参考:No.1150 一定の寄附金を支払ったとき(寄附金控除) | 国税庁

NPO法人への寄付が社会貢献に繋がる

画像: NPO法人への寄付が社会貢献に繋がる

NPO法人への寄付で受けられるメリットは、税制の優遇処置だけではありません。
社会貢献に繋がるところも、NPO法人に寄付を行う大きなメリットと言えます。

個人の場合、日々の生活の中で「社会のためになった!」という実感を得るのは簡単ではないと思います。
もしかすると、社会が抱える問題を解決したいと考えているものの、なかなか踏み出せていない方もいるのではないでしょうか?

そんな方にとって、NPO法人に寄付を行うことは非常におすすめ。
多種多様な社会問題の解決に努めるNPO法人への寄付は、あなたに社会貢献の実感を与えてくれるはずです。
仮に、あなたが解決したいと思う問題に取り組むNPO法人を支援できたら、社会に貢献できたという強い実感を得られることでしょう。

一方、法人がNPO法人に寄付を行った場合、CSR(Corporate Social Responsibility)の一環になります。

CSRとは、日本語に訳すと「企業の社会的責任」という意味。
収益を追い求めるのではなく、法人が行う社会貢献の活動のことをCSRと言います。

このCSRの一環として、多くの法人が寄付を行っています。
もし、NPO法人へ寄付を行えば、CSRに取り組む良い企業として認知してもらえるかもしれません。

文化の形成にも繋がる

画像: 文化の形成について

NPO法人へ寄付を行うことにより、文化の形成に繋げられるというメリットを得られます。

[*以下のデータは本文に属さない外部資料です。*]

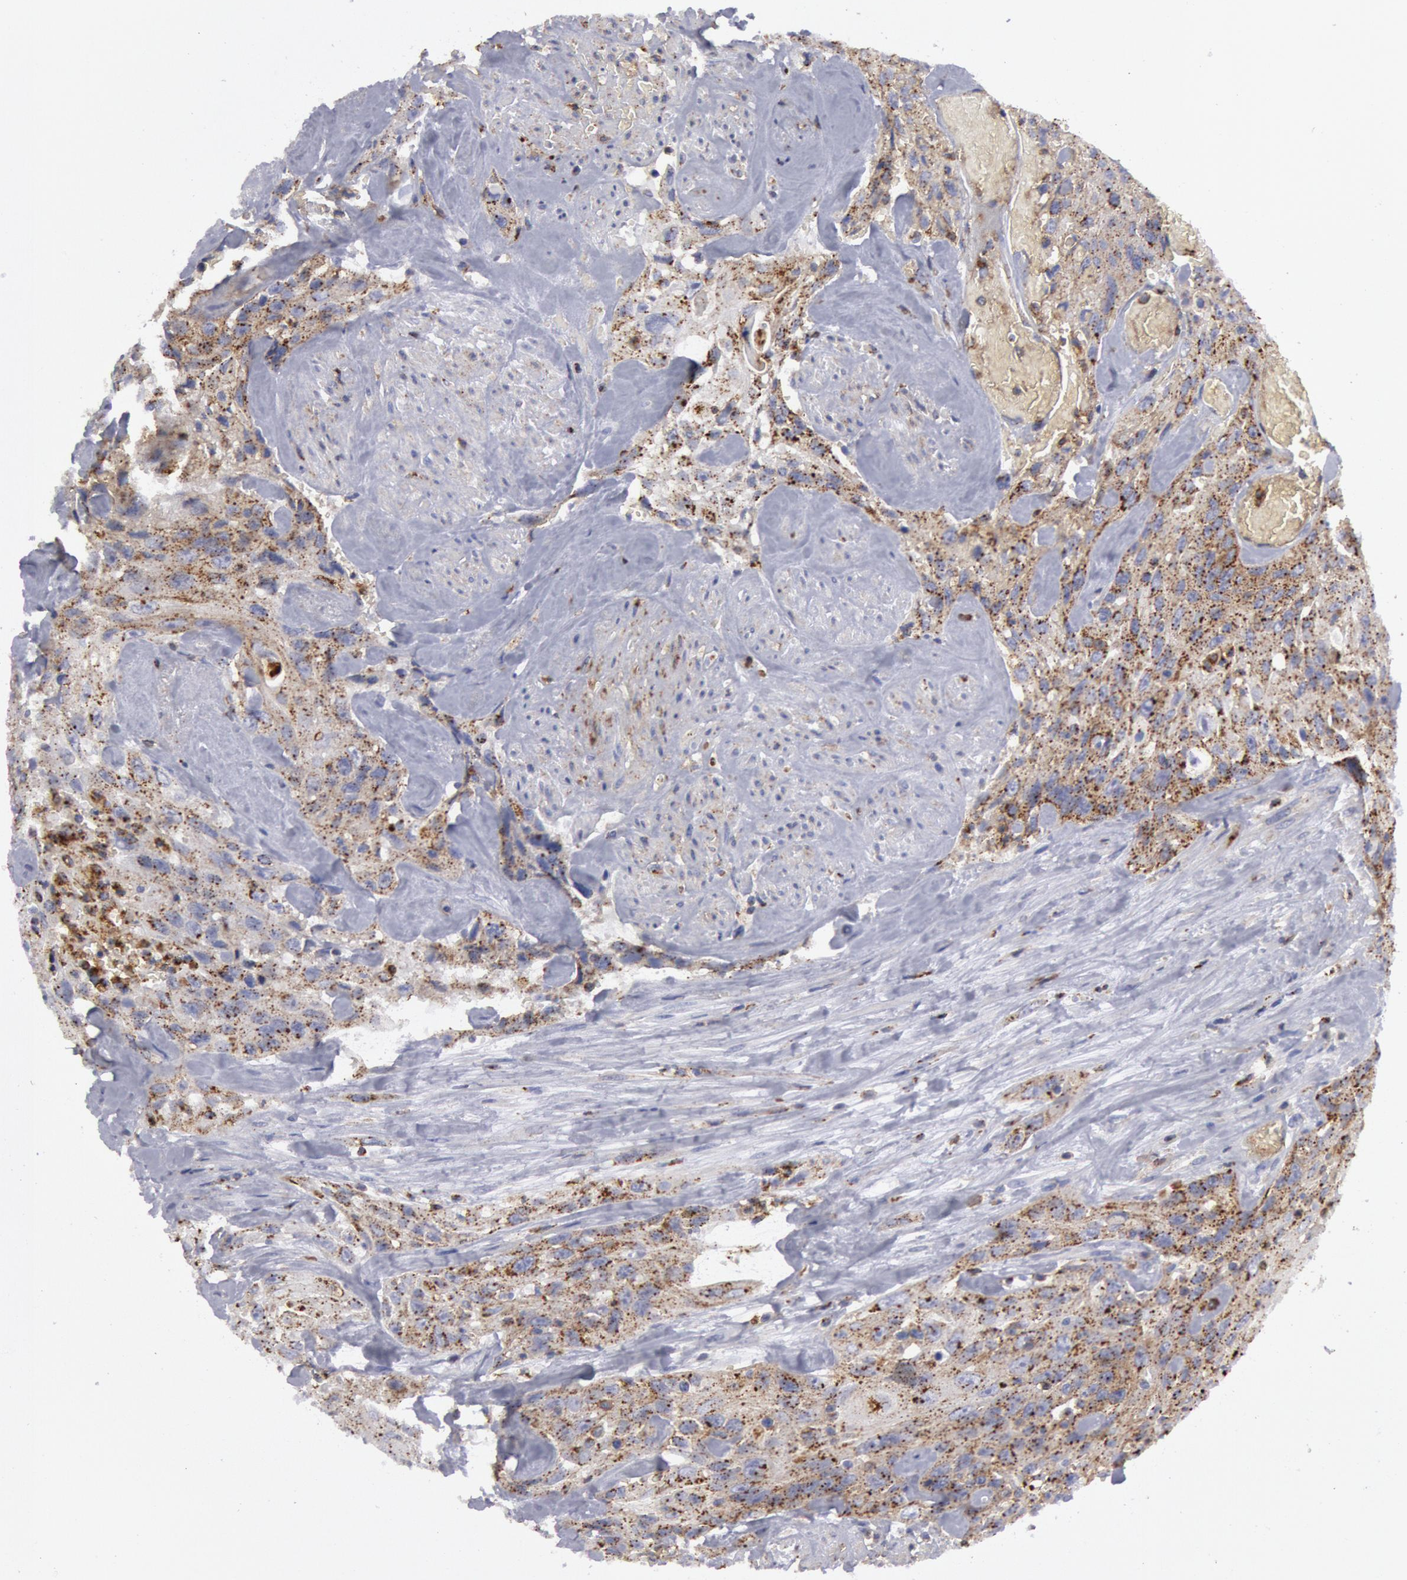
{"staining": {"intensity": "weak", "quantity": "25%-75%", "location": "cytoplasmic/membranous"}, "tissue": "urothelial cancer", "cell_type": "Tumor cells", "image_type": "cancer", "snomed": [{"axis": "morphology", "description": "Urothelial carcinoma, High grade"}, {"axis": "topography", "description": "Urinary bladder"}], "caption": "The image reveals staining of urothelial cancer, revealing weak cytoplasmic/membranous protein staining (brown color) within tumor cells.", "gene": "FLOT1", "patient": {"sex": "female", "age": 84}}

日本における寄付文化の定着度は、海外と比較してまだまだ。
これは、2016年に「日本ファンドレイジング協会」が実施した調査結果を見ても一目瞭然です。

 日本アメリカイギリス
総額7,756億円30兆6,664億円1兆5,035億円
1人当たりの
寄付金平均額
27,013円125,664円74,400円
名目GDP比0.14%1.44%0.54%

出典:寄付白書2017 | 日本ファンドレイジング協会

上記の通り、2016年に寄付によって日本で動いたお金の総額は7,756億円です。

この規模は、イギリスと比較して約2分の1。
なんと、アメリカと比較すると、約40倍もの差があります。
アメリカやイギリスと比べてみると、いかに日本に寄付の文化が根付いていないのかわかることでしょう。

当然ながら、寄付文化というものは、急激に浸透するものではありません。
文化を定着させるためには、1人1人が持っている寄付に対する意識を変えていくことが非常に大切
仮に、1人でも寄付を行う方が増えれば、文化として広まっていく可能性は上がることでしょう。

NPO法人への寄付は、文化の形成を進めていく上で大きな一歩。
あなたの寄付が文化の浸透を促すことは間違いないと思います。